The readers included radiologists with 2 years (n = 2), 3 years (n = 1), 4 years (n = 2), 5 years (n = 2), 7 years (n = 4), 9 years (n = 1), and 10 years (n = 1) of experience, comprising seven resident physicians and six senior physicians. For subgroup analysis, readers were categorized into less-experienced (≤2 years) and more-experienced (>2 years) groups. As no universally accepted definition for reader experience categories exists in the literature, a pragmatic cutoff of ≤2 years versus >2 years of radiology experience was used to distinguish early-stage trainees from more experienced readers.

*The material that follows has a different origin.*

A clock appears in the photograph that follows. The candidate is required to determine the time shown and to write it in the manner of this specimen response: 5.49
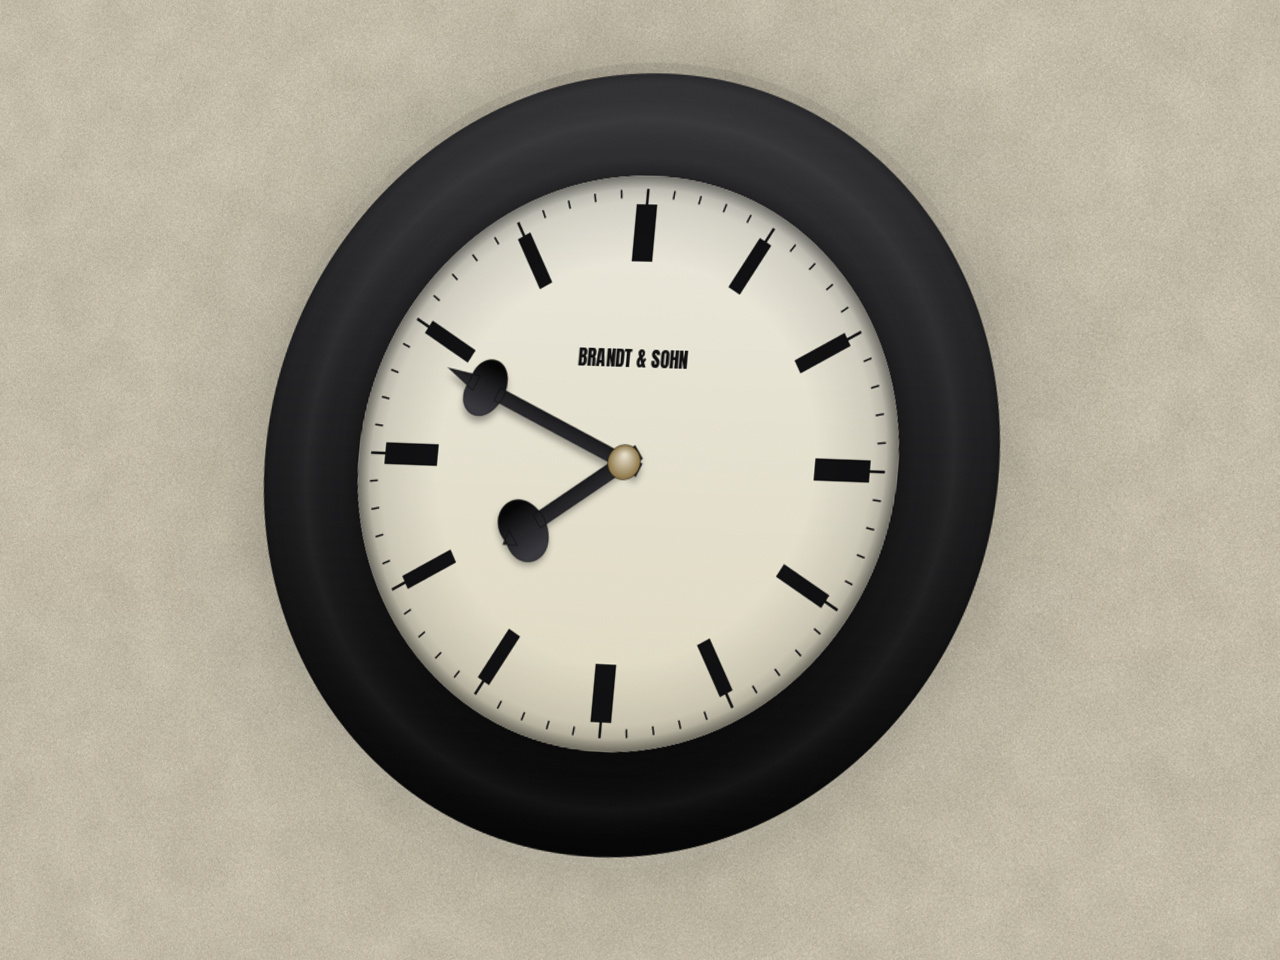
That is 7.49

An overview of the data evaluation workflow is provided in
Figure 2.
2.2.2. Ground Truth
To establish a robust and clinically meaningful ground truth (GT), the median of all measurements obtained from the 13 readers for each individual LN was used for further analysis. Given the absence of an objective anatomical reference standard for LN diameter in routine clinical CT imaging and the inherent variability of manual measurements, no single reader measurement can be considered definitively correct. The median was therefore selected as a consensus-based estimate that reflects routine clinical measurement behavior while reducing the influence of potential outliers. In this context, multi-reader consensus approaches represent a pragmatic reference standard for measurement studies and approximate real-world clinical decision-making, where lymph node assessment relies on standardized radiological interpretation rather than a single authoritative reference. However, such consensus-based references may still be influenced by systematic measurement biases shared among readers.

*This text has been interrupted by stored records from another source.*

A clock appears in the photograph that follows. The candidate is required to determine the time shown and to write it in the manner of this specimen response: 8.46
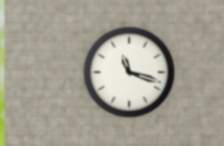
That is 11.18
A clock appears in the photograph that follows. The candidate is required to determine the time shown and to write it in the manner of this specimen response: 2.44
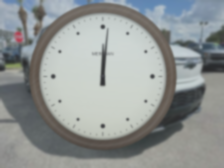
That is 12.01
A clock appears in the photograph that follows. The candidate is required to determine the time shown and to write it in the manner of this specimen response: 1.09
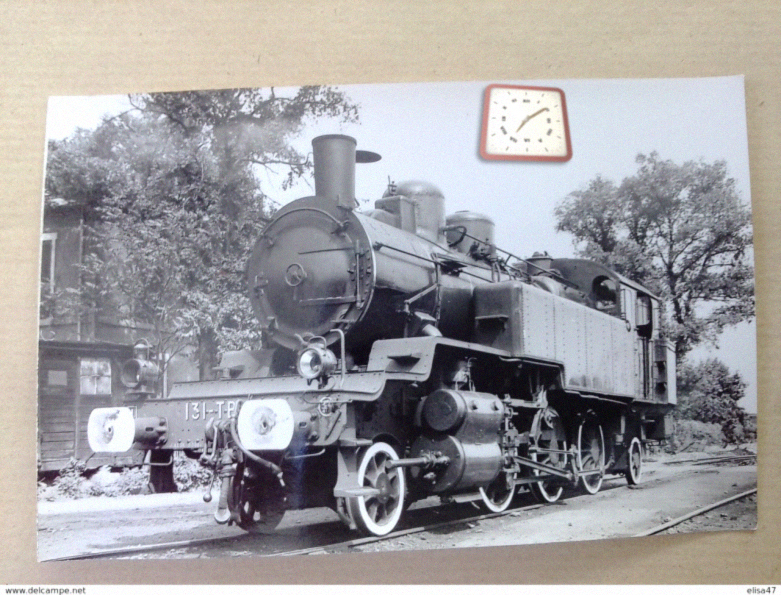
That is 7.09
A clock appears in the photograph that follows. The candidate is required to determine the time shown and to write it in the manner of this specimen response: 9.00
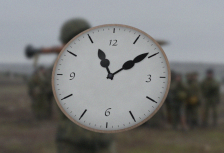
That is 11.09
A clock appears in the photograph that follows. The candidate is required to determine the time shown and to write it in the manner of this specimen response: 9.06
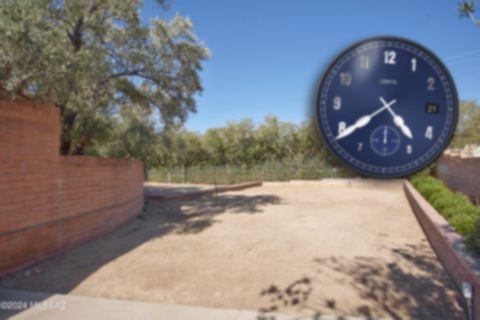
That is 4.39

2.2.3. AI-Based Automatic Assessment
The automatic measurement of LNs in this study was based on a fully automated multi-stage workflow using an existing vendor-developed research tool. First, LN segmentation was performed using a previously validated convolutional neural network (CNN) integrated as a research prototype within the IntelliSpace Discovery platform (Version 3.0, Philips Medical Systems, Best, The Netherlands). The CNN used for LN segmentation was a previously published 3D fully CNN designed for automated thoracic LN detection and segmentation [
11,
12]. The model was trained on annotated CT datasets using supervised learning and optimized using standard cross-entropy-based loss functions. Detailed architectural configuration, training parameters, and hyperparameter settings are described in the original publication. In the present study, the model was applied as a fixed, pre-trained network without further modification or fine-tuning.

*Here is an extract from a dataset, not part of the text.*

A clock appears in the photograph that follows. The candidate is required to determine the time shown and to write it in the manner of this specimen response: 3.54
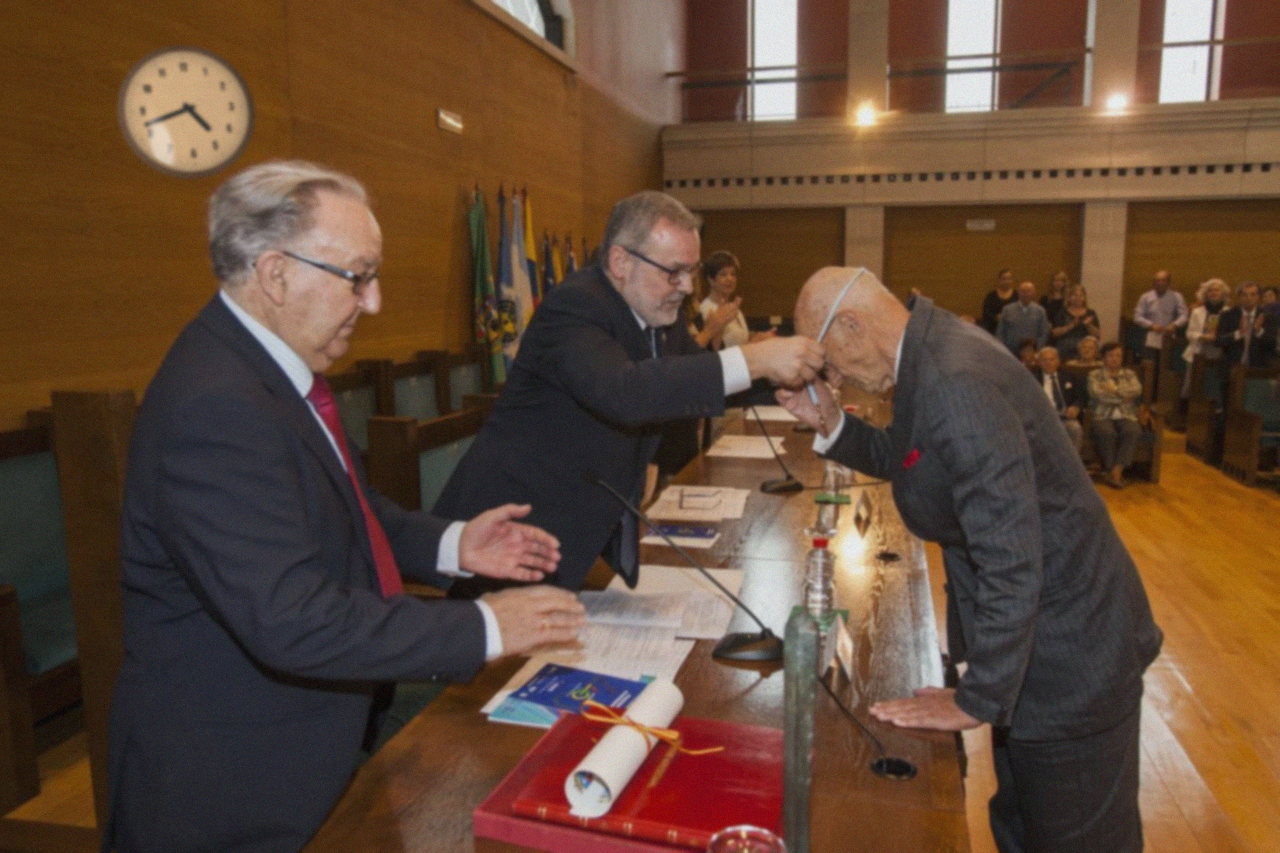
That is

Second, connected component analysis was applied to the resulting segmentation masks to identify individual lymph nodes. Third, the SAD and LAD were automatically derived using the Multi-Modality Tumor Tracking application available in the IntelliSpace Portal (Version 12.1, Philips Healthcare, Amsterdam, The Netherlands), following established oncologic measurement guidelines [
4,
5].
To ensure that hardware-related effects such as rounding and numerical implementation differences did not influence the results, AI-based segmentation and automated SAD/LAD computation were repeated on three independent computer systems, with each analysis performed on both the central processing unit (CPU) and the graphics processing unit (GPU). Hardware specifications are summarized in
Table 2.
The purpose of this study was not to develop, train, or optimize an AI model but to evaluate the measurement stability and reproducibility of a fully automated AI-driven workflow in comparison to routine manual measurements. Accordingly, the CNN was used as a fixed and previously validated segmentation component, and no model training, fine-tuning, or performance optimization was performed within the scope of this study. This design reflects a real-world clinical scenario, in which AI systems are applied as standardized measurement tools rather than continuously adapted algorithms, enabling direct comparison between automated and human-derived measurements under routine conditions.
2.3. Statistical Analysis
Statistical analysis was performed using Python (version 3.7) with the libraries NumPy, pandas, SciPy, and scikit-posthocs. SAD and LAD measurements obtained from the AI-based workflow and from the two measurement runs performed by each reader were analyzed for all 60 lymph nodes. All analyses were conducted at the individual LN level, without aggregation across multiple nodes. Given the non-normal distribution of the measurement data, Friedman chi-square tests for paired samples were used to assess overall differences in SAD and LAD measurements across all readers and the AI-based method for each individual LN. When the Friedman test indicated statistical significance, pairwise comparisons between individual readers and the AI-based measurements, as well as between reader pairs, were performed using Conover post hoc tests. p-values were adjusted using the Holm–Bonferroni method to control for multiple testing.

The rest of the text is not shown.